As far as the ABO blood goups goes, it all comes down to one gene. I don't remember the name. This gene makes a protein that adds a certain carbohydrate to a certain protein (forming a glycoprotein) on the surface of red blood cells. That gene comes in three different versions, A, B, and O. The A and B versions add different carbohydrates and the O version is inactive so it doesn't do anything. Now, each person has two copies of the gene, one from Mom and one from Dad. So, the different possible combinations are AA, AO, BB, BO, AB, and OO. A person with AA or AO will have type A blood because their version(s) of the protein can add only the A carbohydrate. Likewise with BB and BO. AB people have one copy of each of the active forms, so their blood cells will be covered with a mixture of both. OO people have only the inactive form of the enzyme, so their blood cells don't have either one. These constitute the different antigens shown in the chart you linked to.
Now, let's get to the antibodies. Antibodies are produced by B cells. I won't go into the genetic recombination events that happen to produce the wide array of antibodies that the B cells make; that's somewhat complicated and not necessary here. Suffice it to say that during the maturation process, the antibody genes in B cells undergo a recombination event to make a unique antibody capable of recognizing a specific antigen. Therefore, a given B cell is capable of making antibodies for only one antigen. Millions of different antibodies are produced in this way. However, to prevent the immune system from attacking the host tissue, any B cell that produces an antibody that can recognize an antigen present in the body dies during the maturation process (usually, anyway. Autoimmune disease is the result when that doesn't happen.)
Now, back to the blood types: A person's immune system will produce antibodies against antigens not present in their body, so a person with type A blood will produce antibodies against the B version of the glycoprotein. Likewise, a person with type B blood will form antibodies against the A version of the glycoprotein. A person with type AB will not make antibodies against either and a person with type O will make antibodies against both.
To answer your question at the end, none of them will have a "stronger" immune system. It's really just makes a difference in blood transfusions.
An excellent summary.
And, for completion, when it does come to transfusions, you consider the four basic ABO phenotypes based on the genetic blood groups:
"A" blood - blood group AA or AO
"B" blood - BB or BO
"AB" blood - AB group
"O" blood - OO group
Because type O blood has no exposure to "self" A or B antigens, it will have antibodies to both of these antigens as they are regarded as "non-self". Thus, they can only receive blood in a transfusion that is purely type O*, based on this grouping, as other ABO blood types will have one, the other, or both, antigens, which will trigger a serious transfusion reaction in these people.

== ENTRIES SUPPLIED ==
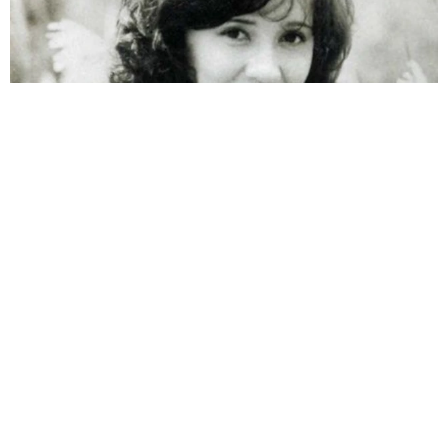
両親は「東京キッド」の看板役者 ライダー演じた42歳元俳優
が再婚妻との「ウエディングフォト」計画を明言 「センスあ
るカメラマン求む」
まいどなトピック
2026.08.08
ITエンジニアがAIとつくる家庭菜園 ローカル
LLMのゆるふわAIたちとお話しながら開墾して
みたら… 夢の「スマートな菜園生活」実現な
るか
井二 かける
2026.08.08
プチバズしたママ友とのLINEスクショ うっ
かり電話番号を流出させちゃった！ 激怒する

== ASSIGNED TASK ==
In the blood group discussion, why does a person with type O blood make antibodies against both the A and B antigens? Answer in one to three sentences.

== REPLY TO THE TASK ==
A person with type O has only the inactive form of the enzyme, so their red blood cells carry neither the A nor the B antigen. The immune system produces antibodies against antigens not present in the body. It therefore treats both A and B as "non-self" and makes antibodies against each.